**REQUIRED WORK**
1. In the blog entries on stone mounds near Hager Park and in Fitchburg, about how wide was the rock pile the writer cleared of plants?
2. Pick up the blog entries on stone mounds near Hager Park and in Fitchburg after their final sentence and keep writing.

Saturday, June 29, 2013

Princeton Rd Westminster- old friends

Going south from near Hager Park, on Princeton Rd. I was reminded there are several "roadside attractions:" along there. Just north of Wachusett, the woods really are full of things:

Hager Park Westminster

Just south of Rt 2, on the way to Mt Wachusett, there is a small hill and a sign for Hager Park.
I went in from the southwest on a forest rd, then cut diagonally uphill. I saw one minor item then continued uphill (I should have looked around more carefully):
There were a few traces at the top of the hill but I soon went back down the east side. Saw a young porcupine, then some traces of wedged rock. At this point - part way down the slope, I started looking a bit more hopefully. 
I saw a little bump in the ferns, discovered it was a rock pile and decided to groom it  -removing some of the plants growing on it. Here it is before cleaning:
and after:
You began to see that it was quite big,~15 feet across, with a faint "dimple" on the uphill side. In one place along the lower edge I cleaned a little more of the dirt, down to the rocks. And I could see they went at least another foot deeper. Old.
So after that I started exploring that southeastern slope more carefully. There were other mounds scattered around, very hard to see:
This was hard to make out. More or less completely settled, a few glints of quartz, an indistinct outline. It seemed to taper off into a linear element- a "tail", a "berm", a bit of wall. There were other impressions of linear elements combined with old mound. You get a little bit of the shape:
But no wonder people do not realize how the state's woodlands are packed with Indian burial grounds. They are invisible! It has taken fifteen years for me to learn to see this stuff.
The "piece de resistance" was a larger rectangular mound with a hollow, in a familiar design but here the whole structure was raised up on top of a larger platform:
The rocks in the foreground are part of what I am calling a "platform". Another view:
Another view, of the hollow:
This mound was in the laurels in the flatter area, at the eastern foot of the hill. 

So things are little different out here - way out west. Mt Wachusett looms over this little hill and there would have been an excellent view of the mountain, if not for the trees. Here, as further east and north, there are rectangular mounds with hollows. But these were quite old, perhaps shaped a bit differently, and mostly invisible under the forest growth.

Friday, June 28, 2013

The key to northeast Fitchburg

Where Baker Brook, Pearl Hill Brook, and Mulpus Brook form wooded valleys:
The main "key" is the conservation land parking on Rt 113 with access over to Pearl Hill Brook to the west; or north up beside Stagecoach Rd all the way to Mulpus Brook. But there is also parking at Coolidge Park (a baseball field) to access the lower valley of Baker Brook. 
It is strange that I looked at the map for years without seeing these possibilities. Now I have enough for a few weekends's Fitchburg!!!!

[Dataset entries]
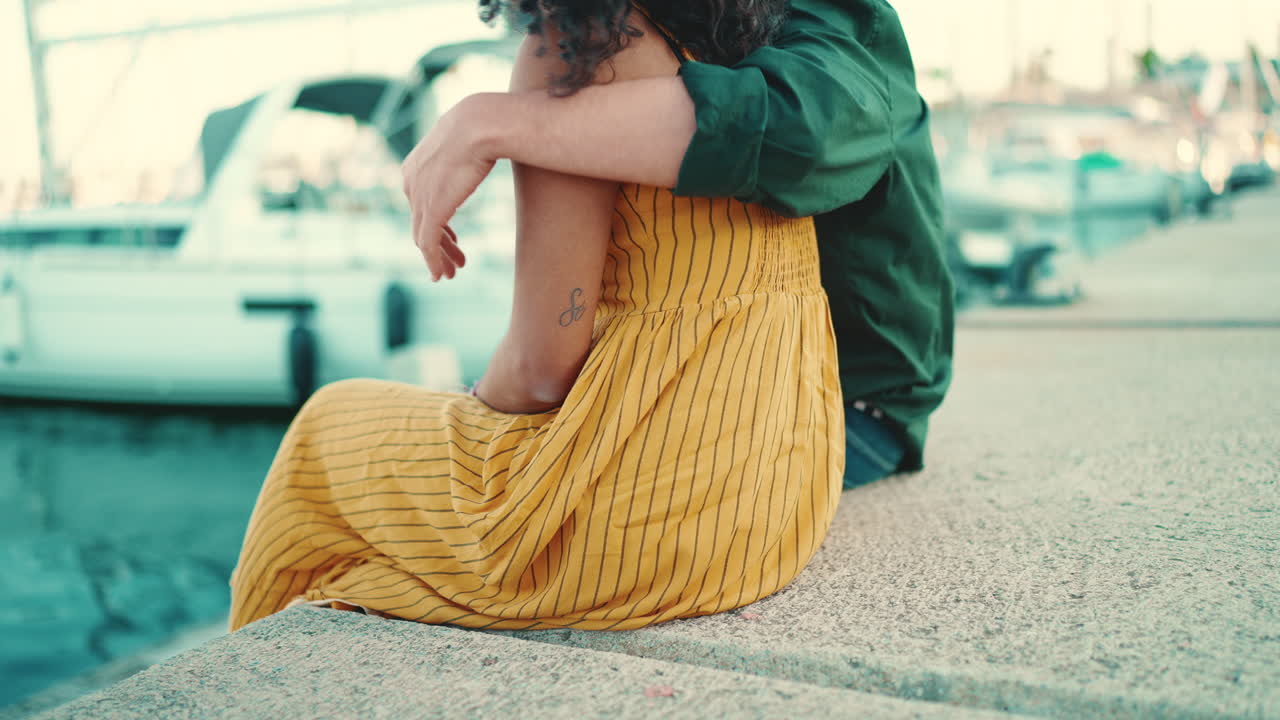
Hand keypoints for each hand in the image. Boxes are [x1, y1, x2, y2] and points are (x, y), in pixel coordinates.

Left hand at [401, 94, 498, 280]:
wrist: (479, 125)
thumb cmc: (482, 127)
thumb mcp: (465, 143)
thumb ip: (461, 157)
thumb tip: (474, 157)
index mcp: (414, 167)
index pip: (420, 205)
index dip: (438, 224)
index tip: (454, 238)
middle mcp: (409, 183)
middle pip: (420, 223)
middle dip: (439, 245)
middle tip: (456, 261)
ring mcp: (418, 198)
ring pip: (423, 238)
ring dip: (439, 258)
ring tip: (453, 272)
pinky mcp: (430, 212)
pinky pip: (428, 245)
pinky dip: (433, 262)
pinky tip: (440, 275)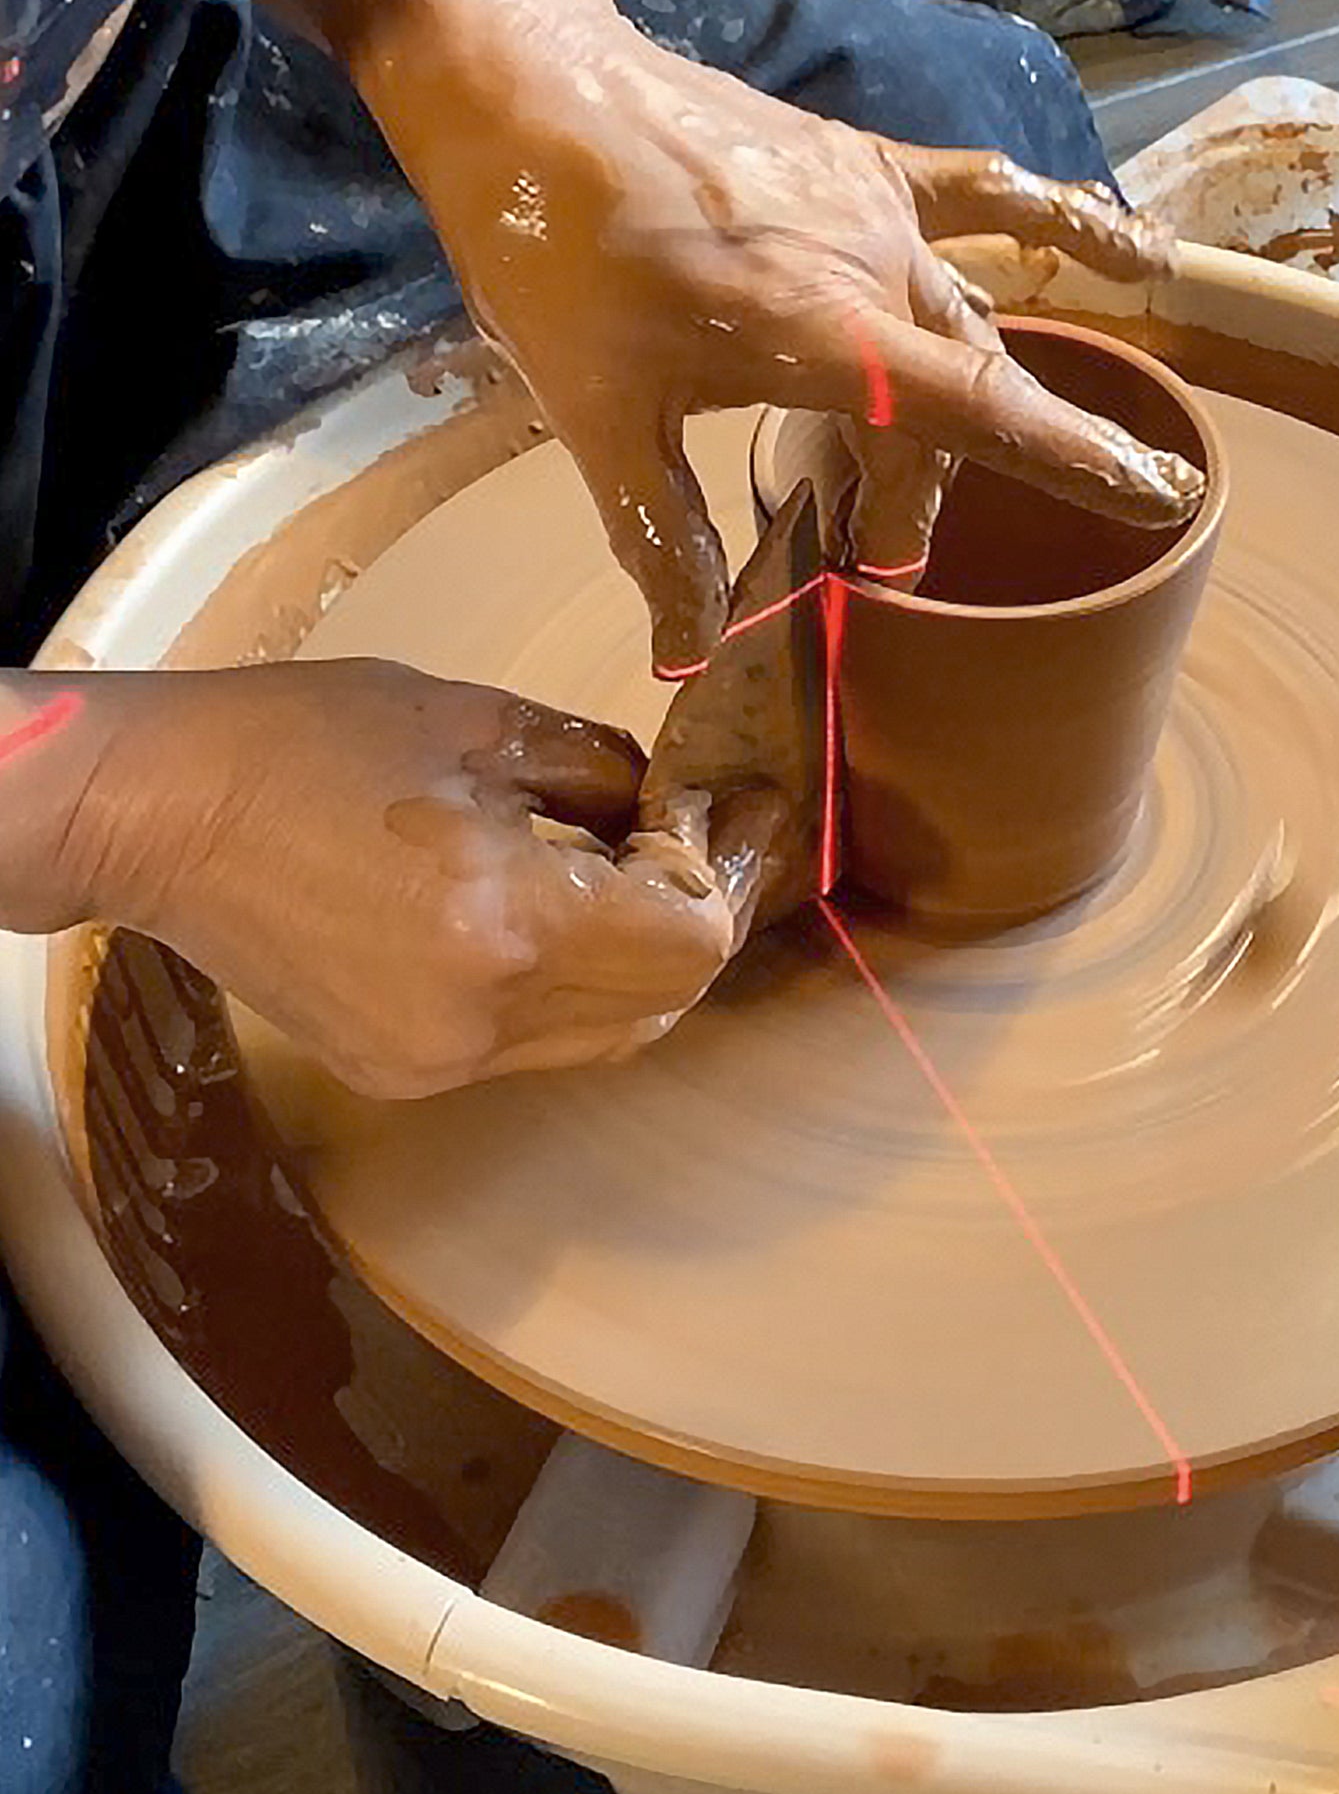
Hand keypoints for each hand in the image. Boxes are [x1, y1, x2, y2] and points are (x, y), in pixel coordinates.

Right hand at [63, 662, 749, 1098]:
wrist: (157, 815)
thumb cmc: (305, 744)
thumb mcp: (480, 720)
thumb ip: (605, 772)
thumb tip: (676, 807)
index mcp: (507, 924)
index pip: (692, 940)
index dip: (726, 873)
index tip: (727, 810)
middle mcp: (482, 1019)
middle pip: (666, 999)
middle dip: (702, 916)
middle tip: (706, 838)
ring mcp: (440, 1061)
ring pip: (610, 1033)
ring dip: (646, 961)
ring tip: (639, 872)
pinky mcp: (404, 1072)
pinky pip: (538, 1045)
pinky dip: (575, 987)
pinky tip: (560, 916)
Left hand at [346, 0, 1202, 674]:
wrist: (525, 88)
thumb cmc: (555, 250)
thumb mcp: (596, 418)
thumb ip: (661, 539)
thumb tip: (683, 657)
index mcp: (824, 332)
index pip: (985, 412)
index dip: (1080, 460)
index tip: (1162, 499)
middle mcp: (876, 265)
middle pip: (961, 397)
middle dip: (928, 493)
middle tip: (867, 557)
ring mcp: (878, 208)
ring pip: (967, 322)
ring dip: (959, 410)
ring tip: (910, 484)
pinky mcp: (863, 167)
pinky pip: (987, 196)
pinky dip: (1061, 225)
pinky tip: (1135, 251)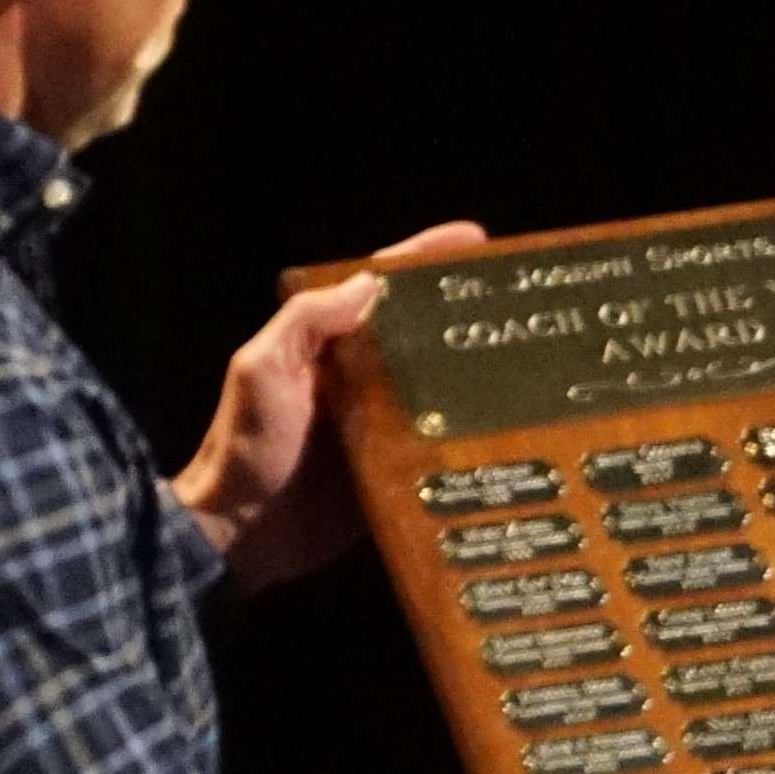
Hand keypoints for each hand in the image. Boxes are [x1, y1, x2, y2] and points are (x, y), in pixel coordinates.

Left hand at [173, 221, 487, 587]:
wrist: (240, 534)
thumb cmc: (247, 447)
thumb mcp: (260, 370)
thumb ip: (305, 323)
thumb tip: (369, 284)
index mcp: (327, 345)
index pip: (380, 288)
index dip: (425, 258)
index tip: (477, 239)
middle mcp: (358, 377)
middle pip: (418, 331)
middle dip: (465, 311)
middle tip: (522, 300)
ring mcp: (378, 424)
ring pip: (437, 385)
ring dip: (479, 371)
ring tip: (535, 356)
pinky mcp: (393, 469)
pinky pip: (437, 443)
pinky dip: (471, 433)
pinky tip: (515, 425)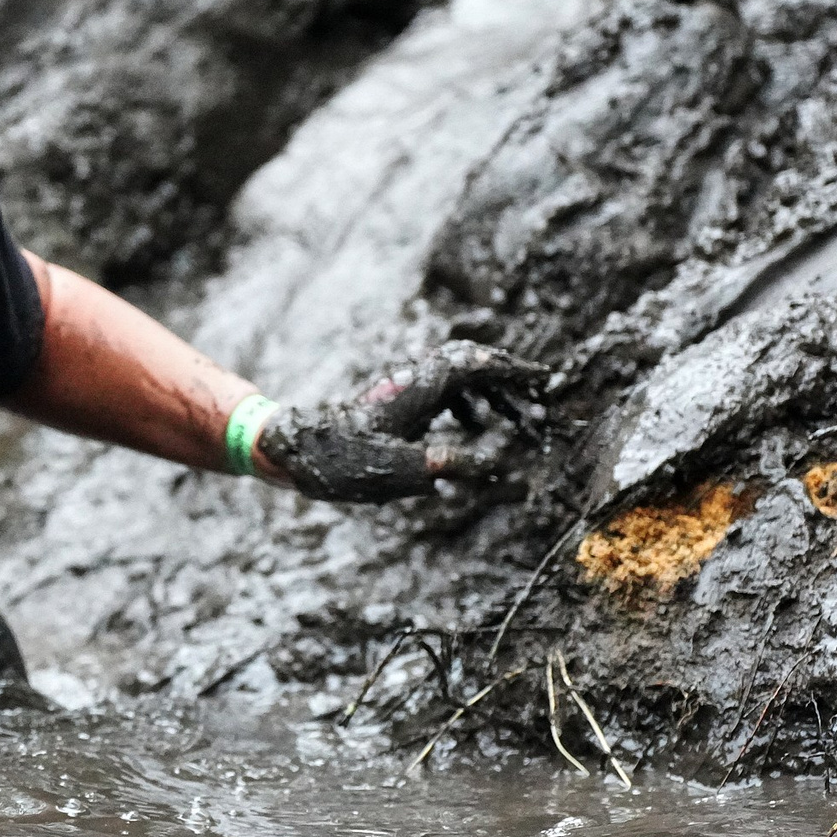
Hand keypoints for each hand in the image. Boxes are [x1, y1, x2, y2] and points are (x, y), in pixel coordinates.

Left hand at [256, 341, 545, 501]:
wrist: (291, 449)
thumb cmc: (340, 460)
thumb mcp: (398, 471)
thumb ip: (448, 467)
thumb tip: (497, 467)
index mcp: (419, 388)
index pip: (476, 365)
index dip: (514, 370)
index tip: (546, 379)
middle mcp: (414, 380)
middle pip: (473, 368)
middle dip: (511, 386)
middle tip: (539, 410)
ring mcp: (404, 389)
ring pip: (460, 381)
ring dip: (493, 398)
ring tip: (520, 424)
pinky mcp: (395, 402)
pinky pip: (443, 394)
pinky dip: (469, 406)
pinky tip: (477, 430)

**RESPONSES IN ORDER**
1. About 15 feet across.

2.
Wednesday, June 26, 2013

Something going on here

Starting back down the hill at Hager Park, Westminster, saw this curved line of rocks. I did not even suspect I was about to step into a site.
Later I found several large, buried "mounds" that included low linear extensions and shapes impossible to make out in the ferns. Here is a video of one hard-to-see earthwork. It was a structure a bit like this:
The video:

Monday, June 24, 2013

Young Porcupine

Hager Park, Westminster:

Saturday, June 22, 2013

A lucky week- Part 2

In the days after all my finds on June 9 I found a few hours after work to go and hit some favorite spots. I walked quite a bit in one place where I have found a lot of stuff before, hoping that the rains might have exposed something new, but there just wasn't a lot of exposure and I came up with nothing. On the way home I stopped at another place for only about 15 minutes. I got excited when I saw this:
Unfortunately it is not as nice as I hoped it would be, it is a small stemmed point made of argillite, broken, and rather crudely made.
I also found another argillite artifact in that same spot, but even more crude, maybe a really rough knife or scraper, or a preform.
The next day I spent a lot of time in that same spot and found only two strange quartz artifacts that I can't readily identify. One is like a Squibnocket Triangle with a stem coming out of one corner(?). The other is maybe a broken drill.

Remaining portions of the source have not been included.